Armed only with a brush and some doggie treats, a long-time fan of dog performance events stumbles into the world of competitive conformation showing. What was I thinking?!
Saturday, June 30, 2012
Newbie Q&A: Entering the Classes
Q: Which class is the best one to enter?
A: It depends. Remember that Winners Dog (or Winners Bitch, if you have a girlie) is the place where you want to be. That's where the points are awarded. To get there, you have to get first place in your class.
When you enter a show, your objective is to find the class that gets your dog to Winners.
That might sound simple, but there are lots of factors to consider. First, you have to make sure you're entering a class for which your dog is actually eligible. Next, you have to consider classes where other dogs are also contending for the coveted first place. In addition, you need to think about which class might be the one from which the judge will pick Winners Dog/Bitch.
If your dog is younger, there's a lot to be said for entering in the age-appropriate classes (for example, 6-9 Month Puppy).

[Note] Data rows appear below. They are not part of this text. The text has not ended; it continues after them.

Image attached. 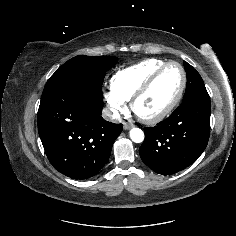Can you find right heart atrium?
Instances as JSON below:
<instances>
[{
  "label": "right heart atrium",
  "mask_w": 236,
  "mask_h": 236,
  "mask_svg": "<svg viewBox=\"0 0 236 236\" xmlns=\"http://www.w3.org/2000/svg\"><path fill=\"white\" fill-rule=\"evenodd\" d=\"M104 99L113 117L117 118L127 109V103L119 97L112 88L104 93Z\"/></svg>",
  "instance_id": "right-heart-atrium-1"
}]
</instances>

Your dog would be competing against other dogs his own age, instead of against more mature dogs who have already gone through their awkward puppy growth stages. Most judges will cut some slack for the younger puppies who might have less ring experience, too — and above all, you want your dog's ring experiences to be positive ones.

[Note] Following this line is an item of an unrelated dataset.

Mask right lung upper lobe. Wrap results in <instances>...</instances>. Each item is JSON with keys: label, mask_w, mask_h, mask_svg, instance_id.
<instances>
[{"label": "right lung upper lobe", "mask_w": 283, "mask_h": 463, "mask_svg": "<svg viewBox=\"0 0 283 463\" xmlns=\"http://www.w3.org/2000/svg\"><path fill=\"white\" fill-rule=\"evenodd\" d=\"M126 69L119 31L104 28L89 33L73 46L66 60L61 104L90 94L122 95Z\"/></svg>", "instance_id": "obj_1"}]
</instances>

All class dogs may enter the Open class — which is both good and bad news. You'll probably have to defeat more dogs in the Open class to finish first, but many judges like to pick Winners from the Open class. Remember, getting to Winners is key, but what you really want is to be picked as Winners Dog (or Winners Bitch). The Open class might have the most competition, but it's also the class you might want to enter if you want to get Winners Dog/Bitch.
On the other hand, many other judges like to pick Winners from the Bred By Exhibitor class, but if you're not one of your dog's breeders, you can't enter that class.
You might try some of the less popular classes, such as American Bred (assuming your dog was born in the USA). Even if you're the only person in that class, a first place there is still your ticket to competing for Winners.
How about Amateur Owner-Handler? If you're not a professional, you may enter this class with any eligible dog, from puppy to adult. Some people feel that the AOH class is a good place for non-professionals to compete against other non-professionals, and that it's good experience. If no one else enters that class, you finish first and — guess what? — you get to compete in Winners. Other folks feel that simply entering this class is equivalent to hanging a huge sign around your neck that says I DON'T KNOW WHAT I'M DOING. Remember that the comfort of being in AOH is short-lived; after your 2 minutes are up, you'll have to face experienced owner-handlers and professionals in Winners anyway.
Entering a dog show is a big guessing game. You will not know for certain who else has entered the show until entries close and the numbers are added up. In addition, you won't know who the competition is — or how many points will be awarded to the Winners Dog/Bitch — unless everyone counted in the entry breakdown shows up on the day of the show.
What can you do? Just take all the information available, think about it, and do your best. That's all you can do, and you can't be faulted for trying.